### Required work
Where does the string "element" occur in the records below? Copy every line that holds it.

### Material supplied

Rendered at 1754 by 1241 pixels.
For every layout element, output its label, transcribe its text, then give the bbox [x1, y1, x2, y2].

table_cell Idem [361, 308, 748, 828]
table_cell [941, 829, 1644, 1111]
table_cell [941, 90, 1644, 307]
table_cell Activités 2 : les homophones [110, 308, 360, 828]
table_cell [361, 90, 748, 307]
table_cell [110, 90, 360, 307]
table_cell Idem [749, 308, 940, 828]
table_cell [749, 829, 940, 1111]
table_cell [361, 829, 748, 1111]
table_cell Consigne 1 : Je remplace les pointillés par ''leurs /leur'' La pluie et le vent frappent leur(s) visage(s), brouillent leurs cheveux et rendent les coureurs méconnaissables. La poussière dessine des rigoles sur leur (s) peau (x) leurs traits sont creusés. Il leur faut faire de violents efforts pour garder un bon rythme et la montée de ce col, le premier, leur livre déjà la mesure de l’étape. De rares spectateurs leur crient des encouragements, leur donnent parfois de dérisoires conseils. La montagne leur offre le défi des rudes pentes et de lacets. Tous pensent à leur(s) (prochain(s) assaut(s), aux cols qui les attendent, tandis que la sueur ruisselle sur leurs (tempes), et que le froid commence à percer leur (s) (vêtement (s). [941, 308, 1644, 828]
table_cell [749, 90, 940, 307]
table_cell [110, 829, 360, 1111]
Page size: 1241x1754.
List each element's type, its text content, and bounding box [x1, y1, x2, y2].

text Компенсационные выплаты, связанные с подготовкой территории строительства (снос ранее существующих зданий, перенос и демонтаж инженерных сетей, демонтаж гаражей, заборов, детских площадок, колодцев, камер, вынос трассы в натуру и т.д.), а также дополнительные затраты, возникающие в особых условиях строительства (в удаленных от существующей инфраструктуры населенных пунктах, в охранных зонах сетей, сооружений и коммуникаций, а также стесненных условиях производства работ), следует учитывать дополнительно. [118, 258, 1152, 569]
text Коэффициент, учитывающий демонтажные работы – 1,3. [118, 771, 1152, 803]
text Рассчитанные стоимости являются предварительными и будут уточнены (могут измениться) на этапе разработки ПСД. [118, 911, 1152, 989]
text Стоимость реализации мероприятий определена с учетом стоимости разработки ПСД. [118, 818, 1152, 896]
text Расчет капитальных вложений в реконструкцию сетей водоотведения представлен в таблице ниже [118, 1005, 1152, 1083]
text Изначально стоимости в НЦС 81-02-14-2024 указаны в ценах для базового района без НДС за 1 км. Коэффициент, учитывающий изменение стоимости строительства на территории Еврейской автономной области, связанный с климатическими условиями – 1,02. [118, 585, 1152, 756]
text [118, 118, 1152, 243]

### Answer box
For every layout element, output its label, transcribe its text, then give the bbox [x1, y1, x2, y2].
List each element's type, its text content, and bounding box [x1, y1, x2, y2].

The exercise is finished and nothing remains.